Des larmes coulaient sur mes joues. Pourquoi je pleurais, moi? Pour un foutu DM de maths? Pour un simple exercice constitué d'un enchaînement de nombres? Depuis quand étais-je ainsi réduite? Depuis quand est-ce que ça m'affectais autant?

Depuis toujours.

La vérité était là : depuis toujours. Mais mes excellents résultats m'avaient toujours caché ce problème. Jusqu'à maintenant. Comment faisaient les autres?

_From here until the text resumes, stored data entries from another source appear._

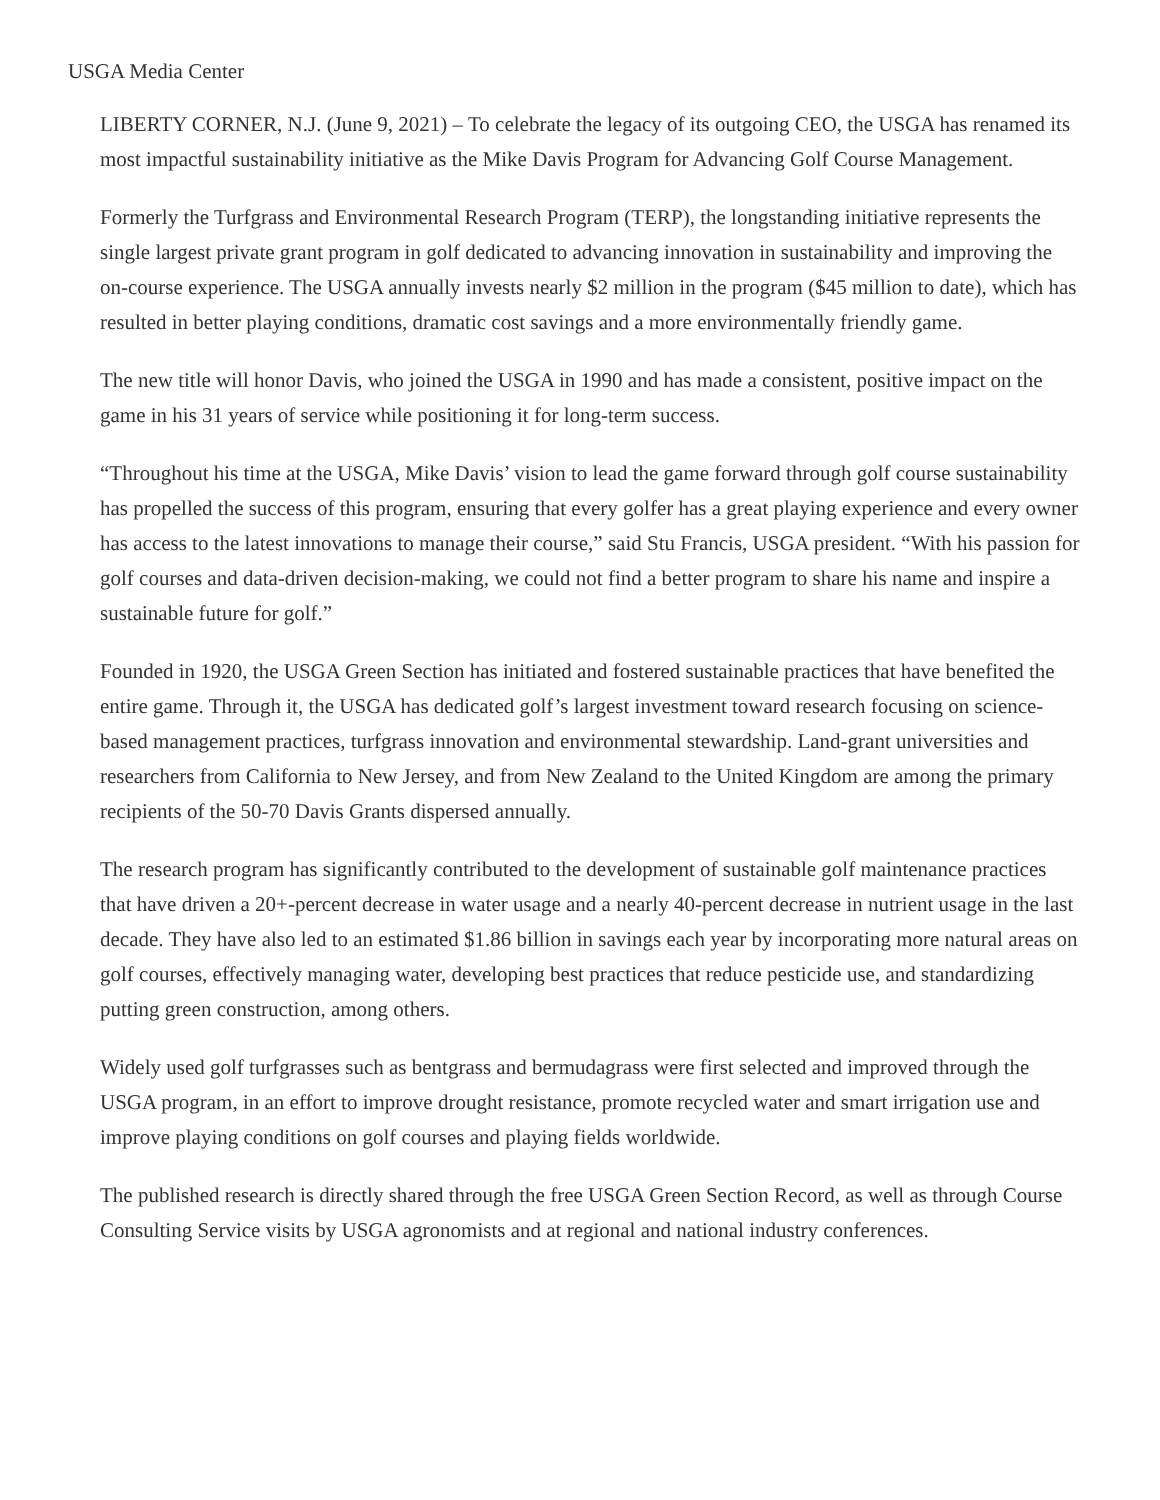USGA Media Center
LIBERTY CORNER, N.J. (June 9, 2021) – To celebrate the legacy of its outgoing CEO, the USGA has renamed its most impactful sustainability initiative as the Mike Davis Program for Advancing Golf Course Management.
Formerly the Turfgrass and Environmental Research Program (TERP), the longstanding initiative represents the single largest private grant program in golf dedicated to advancing innovation in sustainability and improving the on-course experience. The USGA annually invests nearly $2 million in the program ($45 million to date), which has resulted in better playing conditions, dramatic cost savings and a more environmentally friendly game.
The new title will honor Davis, who joined the USGA in 1990 and has made a consistent, positive impact on the game in his 31 years of service while positioning it for long-term success.
“Throughout his time at the USGA, Mike Davis’ vision to lead the game forward through golf course sustainability has propelled the success of this program, ensuring that every golfer has a great playing experience and every owner has access to the latest innovations to manage their course,” said Stu Francis, USGA president. “With his passion for golf courses and data-driven decision-making, we could not find a better program to share his name and inspire a sustainable future for golf.”
Founded in 1920, the USGA Green Section has initiated and fostered sustainable practices that have benefited the entire game. Through it, the USGA has dedicated golf’s largest investment toward research focusing on science-based management practices, turfgrass innovation and environmental stewardship. Land-grant universities and researchers from California to New Jersey, and from New Zealand to the United Kingdom are among the primary recipients of the 50-70 Davis Grants dispersed annually.
The research program has significantly contributed to the development of sustainable golf maintenance practices that have driven a 20+-percent decrease in water usage and a nearly 40-percent decrease in nutrient usage in the last decade. They have also led to an estimated $1.86 billion in savings each year by incorporating more natural areas on golf courses, effectively managing water, developing best practices that reduce pesticide use, and standardizing putting green construction, among others.
Widely used golf turfgrasses such as bentgrass and bermudagrass were first selected and improved through the USGA program, in an effort to improve drought resistance, promote recycled water and smart irrigation use and improve playing conditions on golf courses and playing fields worldwide.
The published research is directly shared through the free USGA Green Section Record, as well as through Course Consulting Service visits by USGA agronomists and at regional and national industry conferences.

  -Tu devrais faire une pause chérie.

Je sursautais. Ma mère était dans l'encadrement de la porte et me regardait avec un regard inquiet.

  -Ça fait deux heures et demi que tu y es. Fais une pause, tu y verra plus clair.

  -Non!

J'avais été violente, mais je m'en fichais. Pourquoi elle venait m'interrompre? Je n'aurai aucune pause tant que je n'aurai pas fini cet exercice, point. Elle devait le savoir, c'est elle qui me l'avait appris : on finit toujours une chose avant d'en commencer une nouvelle.

  -Je te laisse, lâcha-t-elle d'un ton froid.

Je soupirai, énervée par son intervention. Inconsciemment, je lui en voulait de m'avoir interrompue sans m'avoir aidée.

Mon stylo m'échappa des mains et je finis par donner un coup dans ma trousse, plus que jamais sur les nerfs. En voyant son contenu éparpillé, je m'en voulu aussitôt. Je ramassais le tout avant de me replonger dans ce foutu DM.

Et c'était comme ça a chaque fois.

Je passais des heures à la suite sans m'arrêter, à râler, chercher, pleurer, crier, feuilleter mes cours, lancer mon cahier plus loin, agiter mon stylo dans tous les sens, mettre cinq couches de blanco sur mon brouillon, trouver enfin, m'énerver car ce n'était finalement pas ça. Je finissais par recopier sans avoir fini et à chercher la solution auprès de mes amies ou, à défaut -soit quasi toujours- sur internet.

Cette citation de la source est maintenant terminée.